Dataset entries

• • •

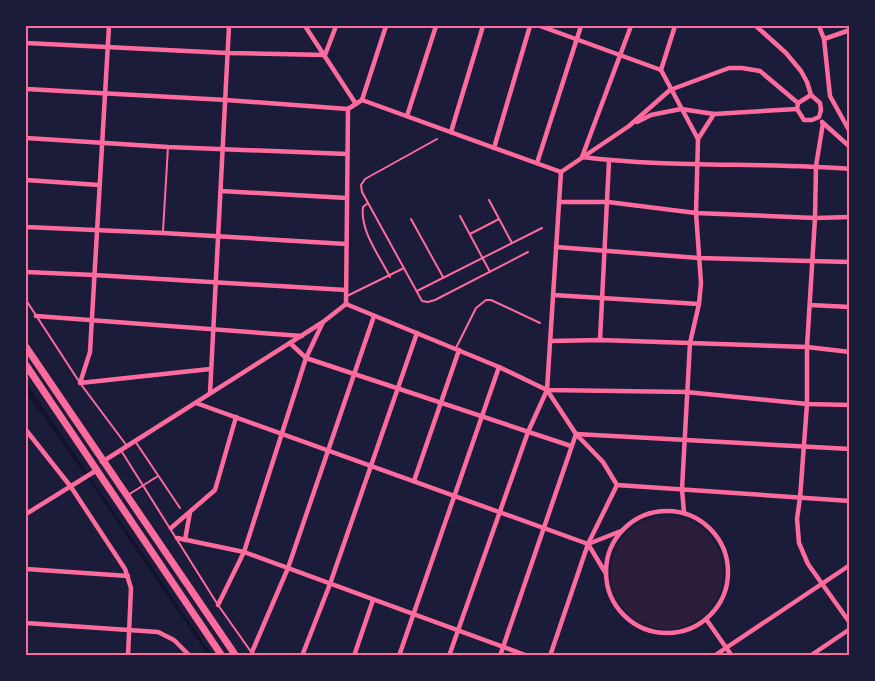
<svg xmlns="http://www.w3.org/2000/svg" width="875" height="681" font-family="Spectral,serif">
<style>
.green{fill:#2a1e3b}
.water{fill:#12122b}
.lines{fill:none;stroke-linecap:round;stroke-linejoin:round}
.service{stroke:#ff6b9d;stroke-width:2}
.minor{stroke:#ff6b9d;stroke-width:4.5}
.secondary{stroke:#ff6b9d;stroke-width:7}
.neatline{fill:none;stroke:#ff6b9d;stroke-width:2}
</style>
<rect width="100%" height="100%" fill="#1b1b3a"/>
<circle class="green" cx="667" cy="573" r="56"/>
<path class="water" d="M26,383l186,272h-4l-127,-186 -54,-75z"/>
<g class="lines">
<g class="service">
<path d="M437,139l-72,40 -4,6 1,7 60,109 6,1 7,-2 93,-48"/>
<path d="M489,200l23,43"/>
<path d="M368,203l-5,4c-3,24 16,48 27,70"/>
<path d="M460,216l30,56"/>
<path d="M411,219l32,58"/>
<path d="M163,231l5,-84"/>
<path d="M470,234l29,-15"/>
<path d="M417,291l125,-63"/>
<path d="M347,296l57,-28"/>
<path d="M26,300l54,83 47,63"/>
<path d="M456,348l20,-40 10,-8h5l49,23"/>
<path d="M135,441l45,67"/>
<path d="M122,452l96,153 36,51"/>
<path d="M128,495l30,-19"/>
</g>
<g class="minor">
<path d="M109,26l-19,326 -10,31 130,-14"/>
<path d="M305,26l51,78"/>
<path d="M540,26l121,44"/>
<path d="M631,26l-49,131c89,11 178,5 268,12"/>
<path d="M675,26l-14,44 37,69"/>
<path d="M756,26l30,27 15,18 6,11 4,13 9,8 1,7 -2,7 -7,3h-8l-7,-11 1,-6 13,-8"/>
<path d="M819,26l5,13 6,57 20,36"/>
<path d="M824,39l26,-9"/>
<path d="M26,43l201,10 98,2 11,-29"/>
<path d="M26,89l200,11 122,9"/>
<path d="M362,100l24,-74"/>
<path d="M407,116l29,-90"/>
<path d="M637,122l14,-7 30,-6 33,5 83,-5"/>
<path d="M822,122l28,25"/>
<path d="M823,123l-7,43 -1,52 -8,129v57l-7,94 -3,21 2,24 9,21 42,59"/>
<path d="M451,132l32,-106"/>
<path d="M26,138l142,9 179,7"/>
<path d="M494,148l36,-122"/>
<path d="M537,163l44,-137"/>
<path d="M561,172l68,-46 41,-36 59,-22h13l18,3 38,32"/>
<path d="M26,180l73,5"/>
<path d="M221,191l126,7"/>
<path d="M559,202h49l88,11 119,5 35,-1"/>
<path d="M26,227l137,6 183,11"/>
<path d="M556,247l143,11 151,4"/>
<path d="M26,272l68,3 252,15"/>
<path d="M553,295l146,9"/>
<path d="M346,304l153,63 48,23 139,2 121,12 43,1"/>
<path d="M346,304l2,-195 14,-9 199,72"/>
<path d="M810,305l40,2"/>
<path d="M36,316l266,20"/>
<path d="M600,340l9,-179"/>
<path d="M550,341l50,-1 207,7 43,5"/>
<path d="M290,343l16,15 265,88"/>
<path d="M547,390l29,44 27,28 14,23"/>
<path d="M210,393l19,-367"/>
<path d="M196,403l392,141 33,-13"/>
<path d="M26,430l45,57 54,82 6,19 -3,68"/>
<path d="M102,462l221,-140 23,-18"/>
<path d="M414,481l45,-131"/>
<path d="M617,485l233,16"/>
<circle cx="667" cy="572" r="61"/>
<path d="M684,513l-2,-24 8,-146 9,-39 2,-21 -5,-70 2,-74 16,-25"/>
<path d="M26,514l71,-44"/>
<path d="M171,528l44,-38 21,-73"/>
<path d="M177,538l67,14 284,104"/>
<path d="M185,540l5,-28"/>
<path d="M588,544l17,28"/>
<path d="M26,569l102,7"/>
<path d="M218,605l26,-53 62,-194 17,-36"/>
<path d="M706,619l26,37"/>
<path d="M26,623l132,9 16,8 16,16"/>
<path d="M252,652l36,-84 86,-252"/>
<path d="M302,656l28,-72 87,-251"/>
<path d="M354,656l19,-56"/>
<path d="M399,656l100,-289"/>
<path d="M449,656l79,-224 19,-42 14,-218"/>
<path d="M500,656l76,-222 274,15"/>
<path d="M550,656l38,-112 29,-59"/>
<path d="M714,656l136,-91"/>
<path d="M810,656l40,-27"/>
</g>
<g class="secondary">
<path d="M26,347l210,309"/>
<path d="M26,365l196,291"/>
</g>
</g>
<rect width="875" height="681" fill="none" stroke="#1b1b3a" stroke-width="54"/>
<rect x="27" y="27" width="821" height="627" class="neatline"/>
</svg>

• • •

When a line in the records above holds "lines", that line is to be reported.

.lines{fill:none;stroke-linecap:round;stroke-linejoin:round}
<g class="lines">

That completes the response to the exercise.